1998—James Earl Ray Dies
The convicted assassin of American civil rights leader Martin Luther King, Jr., petty criminal James Earl Ray, dies in prison of hepatitis aged 70, protesting his innocence as he had for decades. Members of the King family who supported Ray's fight to clear his name believed the U.S. Government had been involved in Dr. King's killing, but with Ray's death such questions became moot.
April 22
1912—Pravda Is Founded
The newspaper Pravda, or Truth, known as the voice of the Communist Party of the Soviet Union, begins publication in Saint Petersburg. It is one of the country's leading newspapers until 1991, when it is closed down by decree of then-President Boris Yeltsin. A number of other Pravdas appear afterward, including an internet site and a tabloid.

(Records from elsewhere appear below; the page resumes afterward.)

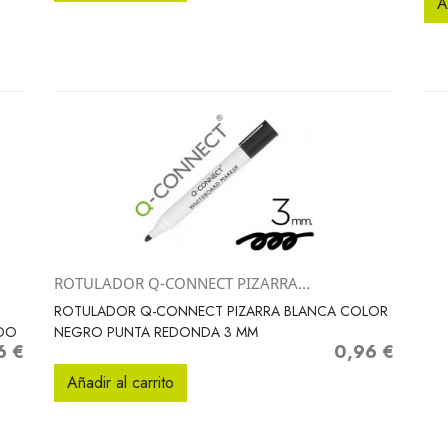
A
ROTULADOR Q-CONNECT PIZARRA...
Vista rápida

ROTULADOR Q-CONNECT PIZARRA BLANCA COLOR
IDO
NEGRO PUNTA REDONDA 3 MM
6 €
0,96 €
o
Precio
Añadir al carrito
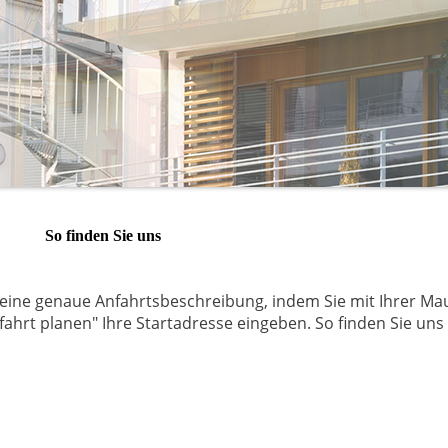
So finden Sie uns
 eine genaue Anfahrtsbeschreibung, indem Sie mit Ihrer Ma
ahrt planen" Ihre Startadresse eingeben. So finden Sie uns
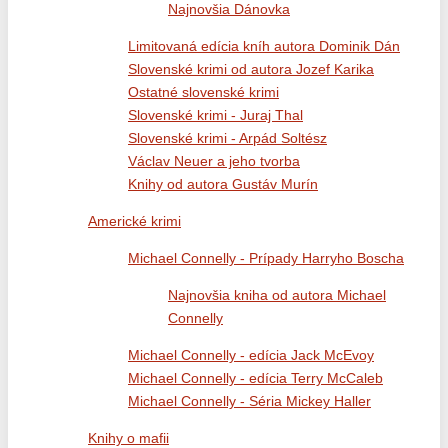
Najnovšia Dánovka
Limitovaná edícia kníh autora Dominik Dán
Slovenské krimi od autora Jozef Karika
Ostatné slovenské krimi
Slovenské krimi - Juraj Thal
Slovenské krimi - Arpád Soltész
Václav Neuer a jeho tvorba
Knihy od autora Gustáv Murín
Americké krimi
Michael Connelly - Prípady Harryho Boscha
Najnovšia kniha od autora Michael
Connelly
Michael Connelly - edícia Jack McEvoy
Michael Connelly - edícia Terry McCaleb
Michael Connelly - Séria Mickey Haller
Knihy o mafii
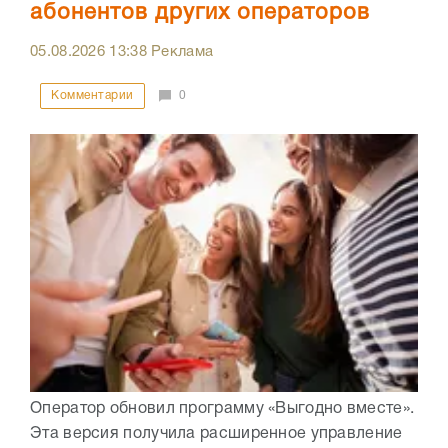
абонентов других операторов
05.08.2026
13:38
Реклама
Комментарии
0
Оператор обновил программу «Выгодно вместе».
Эта версия получила расширенное управление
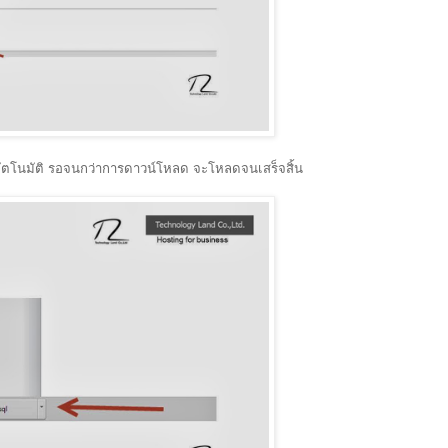
อัตโนมัติ รอจนกว่าการดาวน์โหลด จะโหลดจนเสร็จสิ้น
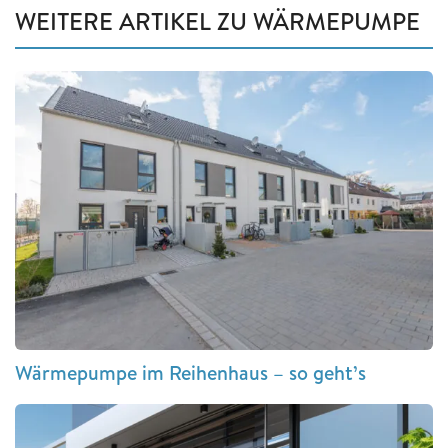
WEITERE ARTIKEL ZU WÄRMEPUMPE
Wärmepumpe im Reihenhaus – so geht’s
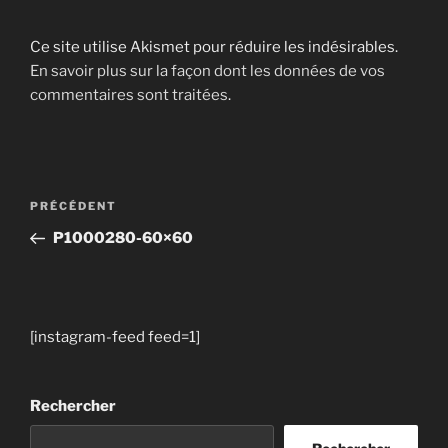
Ce site utilise Akismet pour réduire les indésirables.
En savoir plus sur la façon dont les données de vos
commentaires sont traitées
.
Navigation
Article
PRÉCÉDENT
de
précédent
P1000280-60×60
l’article
[instagram-feed feed=1]
Rechercher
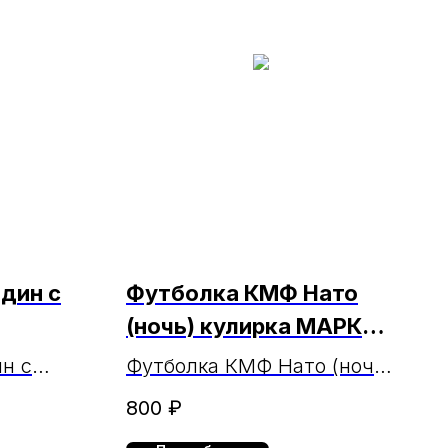
дин с
Футболка КМФ Нато
(ночь) кулирка МАРКА
(ЧЗ 3.02.2025г.)
н с
Футболка КМФ Нато (ночь)
Москва кулирка МАРКА
800
₽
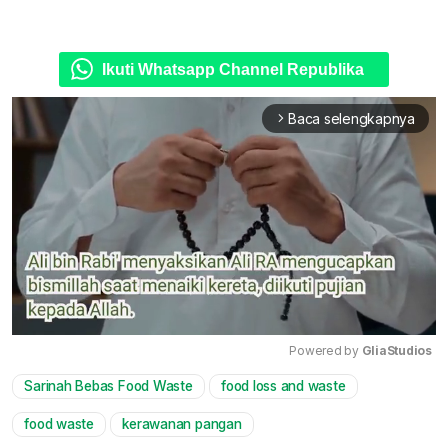
Ikuti Whatsapp Channel Republika
Baca selengkapnya
arrow_forward_ios
Powered by 
GliaStudios
Sarinah Bebas Food Waste
food loss and waste
Mute
food waste
kerawanan pangan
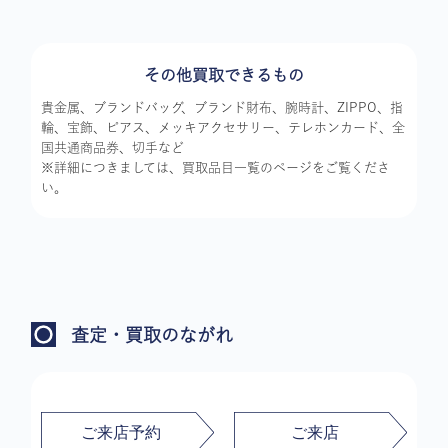
その他買取できるもの
貴金属、ブランドバッグ、ブランド財布、腕時計、ZIPPO、指
輪、宝飾、ピアス、メッキアクセサリー、テレホンカード、全
国共通商品券、切手など
※詳細につきましては、買取品目一覧のページをご覧くださ
い。
査定・買取のながれ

1983—Hitler's Diaries Found
The German magazine Der Stern claims that Adolf Hitler's diaries had been found in wreckage in East Germany. The magazine had paid 10 million German marks for the sixty small books, plus a volume about Rudolf Hess's flight to the United Kingdom, covering the period from 1932 to 1945. But the diaries are subsequently revealed to be fakes written by Konrad Kujau, a notorious Stuttgart forger. Both he and Stern journalist Gerd Heidemann go to trial in 1985 and are each sentenced to 42 months in prison.
April 21
1918—The Red Baron Is Shot Down
German WWI fighter ace Manfred von Richthofen, better known as The Red Baron, sustains a fatal wound while flying over Vaux sur Somme in France. Von Richthofen, shot through the heart, manages a hasty emergency landing before dying in the cockpit of his plane. His last word, according to one witness, is "Kaputt." The Red Baron was the most successful flying ace during the war, having shot down at least 80 enemy airplanes.
1964—Satellite Spreads Radioactivity
An American-made Transit satellite, which had been designed to track submarines, fails to reach orbit after launch and disperses its highly radioactive two pound plutonium power source over a wide area as it breaks up re-entering the atmosphere.